» What you should do: Each word in the data below should be copied exactly; the images should not.

--- Data for this exercise ---

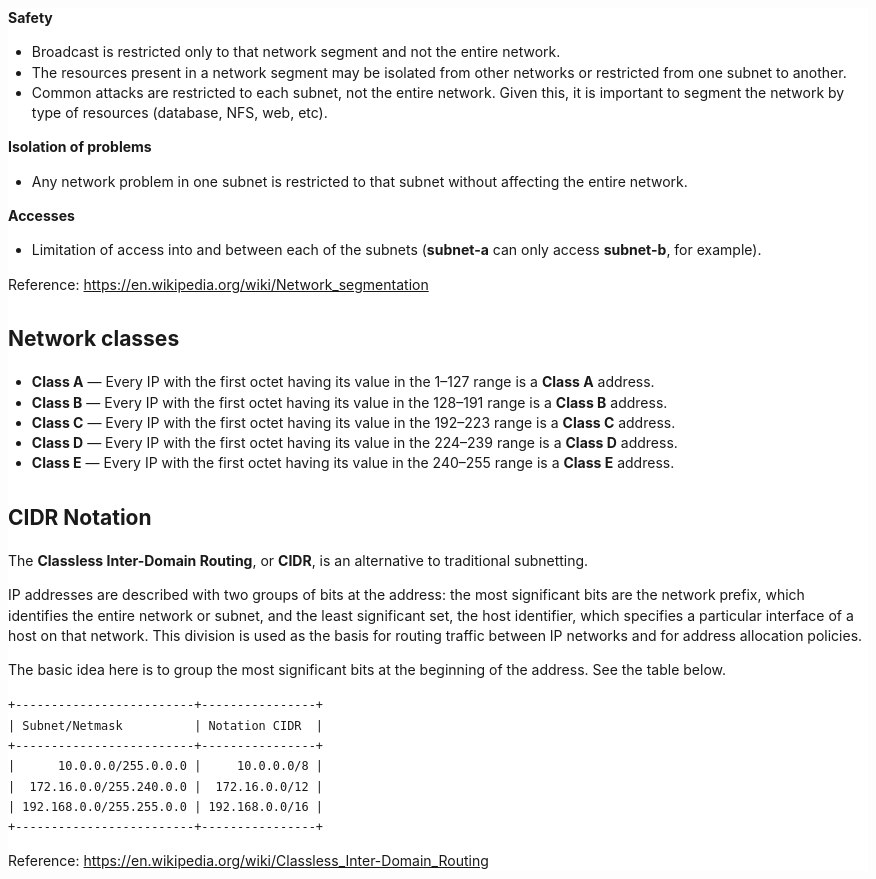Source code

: **Safety**

* Broadcast is restricted only to that network segment and not the entire network.
* The resources present in a network segment may be isolated from other networks or restricted from one subnet to another.
* Common attacks are restricted to each subnet, not the entire network. Given this, it is important to segment the network by type of resources (database, NFS, web, etc).

**Isolation of problems**

* Any network problem in one subnet is restricted to that subnet without affecting the entire network.

**Accesses**

* Limitation of access into and between each of the subnets (**subnet-a** can only access **subnet-b**, for example).

Reference: https://en.wikipedia.org/wiki/Network_segmentation

## Network classes

* **Class A** — Every IP with the first octet having its value in the 1–127 range is a **Class A** address.
* **Class B** — Every IP with the first octet having its value in the 128–191 range is a **Class B** address.
* **Class C** — Every IP with the first octet having its value in the 192–223 range is a **Class C** address.
* **Class D** — Every IP with the first octet having its value in the 224–239 range is a **Class D** address.
* **Class E** — Every IP with the first octet having its value in the 240–255 range is a **Class E** address.

## CIDR Notation

The **Classless Inter-Domain Routing**, or **CIDR**, is an alternative to traditional subnetting.

IP addresses are described with two groups of bits at the address: the most significant bits are the network prefix, which identifies the entire network or subnet, and the least significant set, the host identifier, which specifies a particular interface of a host on that network. This division is used as the basis for routing traffic between IP networks and for address allocation policies.

The basic idea here is to group the most significant bits at the beginning of the address. See the table below.

```text
+-------------------------+----------------+
| Subnet/Netmask          | Notation CIDR  |
+-------------------------+----------------+
|      10.0.0.0/255.0.0.0 |     10.0.0.0/8 |
|  172.16.0.0/255.240.0.0 |  172.16.0.0/12 |
| 192.168.0.0/255.255.0.0 | 192.168.0.0/16 |
+-------------------------+----------------+
```

Reference: https://en.wikipedia.org/wiki/Classless_Inter-Domain_Routing
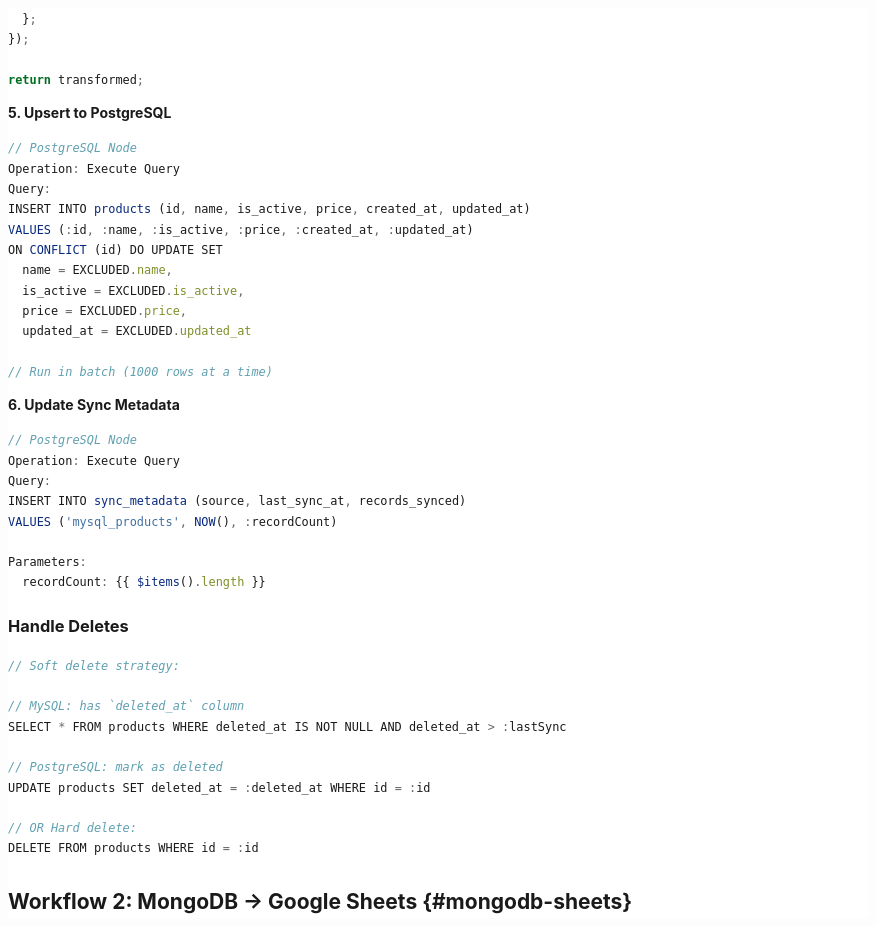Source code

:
 ```javascript
  };
});

return transformed;
```

**5. Upsert to PostgreSQL**

```javascript
// PostgreSQL Node
Operation: Execute Query
Query:
INSERT INTO products (id, name, is_active, price, created_at, updated_at)
VALUES (:id, :name, :is_active, :price, :created_at, :updated_at)
ON CONFLICT (id) DO UPDATE SET
  name = EXCLUDED.name,
  is_active = EXCLUDED.is_active,
  price = EXCLUDED.price,
  updated_at = EXCLUDED.updated_at

// Run in batch (1000 rows at a time)
```

**6. Update Sync Metadata**

```javascript
// PostgreSQL Node
Operation: Execute Query
Query:
INSERT INTO sync_metadata (source, last_sync_at, records_synced)
VALUES ('mysql_products', NOW(), :recordCount)

Parameters:
  recordCount: {{ $items().length }}
```

### Handle Deletes

```javascript
// Soft delete strategy:

// MySQL: has `deleted_at` column
SELECT * FROM products WHERE deleted_at IS NOT NULL AND deleted_at > :lastSync

// PostgreSQL: mark as deleted
UPDATE products SET deleted_at = :deleted_at WHERE id = :id

// OR Hard delete:
DELETE FROM products WHERE id = :id
```

## Workflow 2: MongoDB → Google Sheets {#mongodb-sheets}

---

» Exercise output:
Source code

: **Safety**

* Broadcast is restricted only to that network segment and not the entire network.
* The resources present in a network segment may be isolated from other networks or restricted from one subnet to another.
* Common attacks are restricted to each subnet, not the entire network. Given this, it is important to segment the network by type of resources (database, NFS, web, etc).

**Isolation of problems**

* Any network problem in one subnet is restricted to that subnet without affecting the entire network.

**Accesses**

* Limitation of access into and between each of the subnets (**subnet-a** can only access **subnet-b**, for example).

Reference: https://en.wikipedia.org/wiki/Network_segmentation

## Network classes

* **Class A** — Every IP with the first octet having its value in the 1–127 range is a **Class A** address.
* **Class B** — Every IP with the first octet having its value in the 128–191 range is a **Class B** address.
* **Class C** — Every IP with the first octet having its value in the 192–223 range is a **Class C** address.
* **Class D** — Every IP with the first octet having its value in the 224–239 range is a **Class D** address.
* **Class E** — Every IP with the first octet having its value in the 240–255 range is a **Class E** address.

## CIDR Notation

The **Classless Inter-Domain Routing**, or **CIDR**, is an alternative to traditional subnetting.

IP addresses are described with two groups of bits at the address: the most significant bits are the network prefix, which identifies the entire network or subnet, and the least significant set, the host identifier, which specifies a particular interface of a host on that network. This division is used as the basis for routing traffic between IP networks and for address allocation policies.

The basic idea here is to group the most significant bits at the beginning of the address. See the table below.

```text
+-------------------------+----------------+
| Subnet/Netmask          | Notation CIDR  |
+-------------------------+----------------+
|      10.0.0.0/255.0.0.0 |     10.0.0.0/8 |
|  172.16.0.0/255.240.0.0 |  172.16.0.0/12 |
| 192.168.0.0/255.255.0.0 | 192.168.0.0/16 |
+-------------------------+----------------+
```

Reference: https://en.wikipedia.org/wiki/Classless_Inter-Domain_Routing
Source code

:
 ```javascript
  };
});

return transformed;
```

**5. Upsert to PostgreSQL**

```javascript
// PostgreSQL Node
Operation: Execute Query
Query:
INSERT INTO products (id, name, is_active, price, created_at, updated_at)
VALUES (:id, :name, :is_active, :price, :created_at, :updated_at)
ON CONFLICT (id) DO UPDATE SET
  name = EXCLUDED.name,
  is_active = EXCLUDED.is_active,
  price = EXCLUDED.price,
  updated_at = EXCLUDED.updated_at

// Run in batch (1000 rows at a time)
```

**6. Update Sync Metadata**

```javascript
// PostgreSQL Node
Operation: Execute Query
Query:
INSERT INTO sync_metadata (source, last_sync_at, records_synced)
VALUES ('mysql_products', NOW(), :recordCount)

Parameters:
  recordCount: {{ $items().length }}
```

### Handle Deletes

```javascript
// Soft delete strategy:

// MySQL: has `deleted_at` column
SELECT * FROM products WHERE deleted_at IS NOT NULL AND deleted_at > :lastSync

// PostgreSQL: mark as deleted
UPDATE products SET deleted_at = :deleted_at WHERE id = :id

// OR Hard delete:
DELETE FROM products WHERE id = :id
```

## Workflow 2: MongoDB → Google Sheets {#mongodb-sheets}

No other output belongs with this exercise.